DNA methylation is an important epigenetic mechanism in many eukaryotic cells. Previous work has demonstrated a necessity for the proper establishment and maintenance of DNA methylation during mammalian development. DNA methylation plays a role in X chromosome inactivation, gene imprinting, gene regulation, genome defense and genomic stability. We are interested in understanding the role of DNA methylation in embryonic stem cells as well as in the developing central nervous system.;To determine the role of DNA methylation in mouse embryonic stem cells (mESCs), we performed a methylated DNA immunoprecipitation assay coupled with hybridization to a whole genome promoter microarray. Using this methodology, we found 6127 genes promoters that are methylated and 5074 that have unmethylated promoters. When we compared our methylation data with whole genome histone H3 lysine 4 (K4) and lysine 27 (K27) trimethylation data, we found that almost one third of all genes in mESCs are only marked by DNA methylation. Our data suggest that in mESCs promoter methylation represents a unique epigenetic program that complements other regulatory mechanisms to ensure appropriate gene expression.;Since mESCs give rise to all other cell types in the body, it is also important to understand the role of DNA methylation in regulating cellular differentiation. To study the role of DNA methylation in differentiated somatic cells, we used a CNS specific conditional knockout mouse of the maintenance methyltransferase Dnmt1 in mice.
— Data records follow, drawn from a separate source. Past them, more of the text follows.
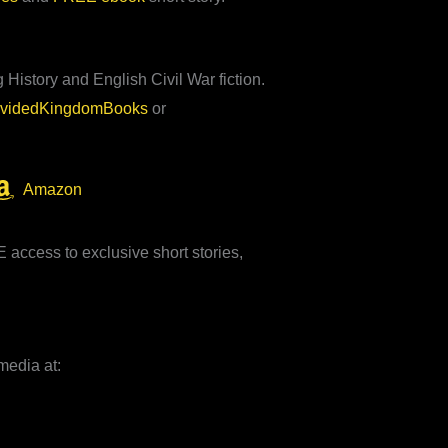
 History and English Civil War fiction.
ividedKingdomBooks
or
Amazon
access to exclusive short stories,
media at: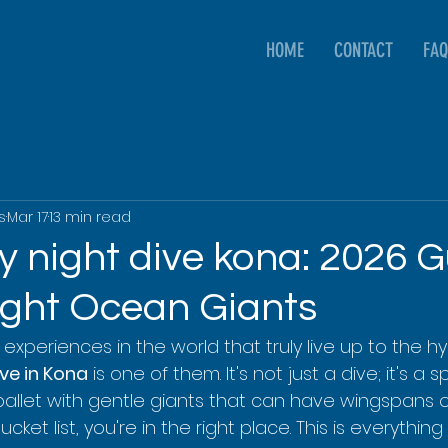
HOME
CONTACT
FAQ
s
Mar 17
13 min read
 night dive kona: 2026 G
ight Ocean Giants
experiences in the world that truly live up to the hy
ve in Kona
 is one of them. It's not just a dive; it's a 
ballet with gentle giants that can have wingspans o
r bucket list, you're in the right place. This is everythi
Gene expression studies comparing wild type CNS to hypomethylated CNS showed a large number of immune related genes were deregulated. We found that MHC class I proximal promoters are almost completely unmethylated in wild type animals, with the exception of a few sites that exhibit significant changes compared to Dnmt1 -/- CNS. Using a conditional knockout of STAT3, the binding partner of STAT1, we find that MHC class I gene expression is decreased compared to wild type animals. These results suggest that DNA hypomethylation increases the activation of the JAK-STAT pathway and this activation is partially involved in regulating MHC class I expression in the CNS. In conclusion, my dissertation studies demonstrated that DNA methylation is an important epigenetic regulator of gene expression in both mESCs and the mammalian CNS.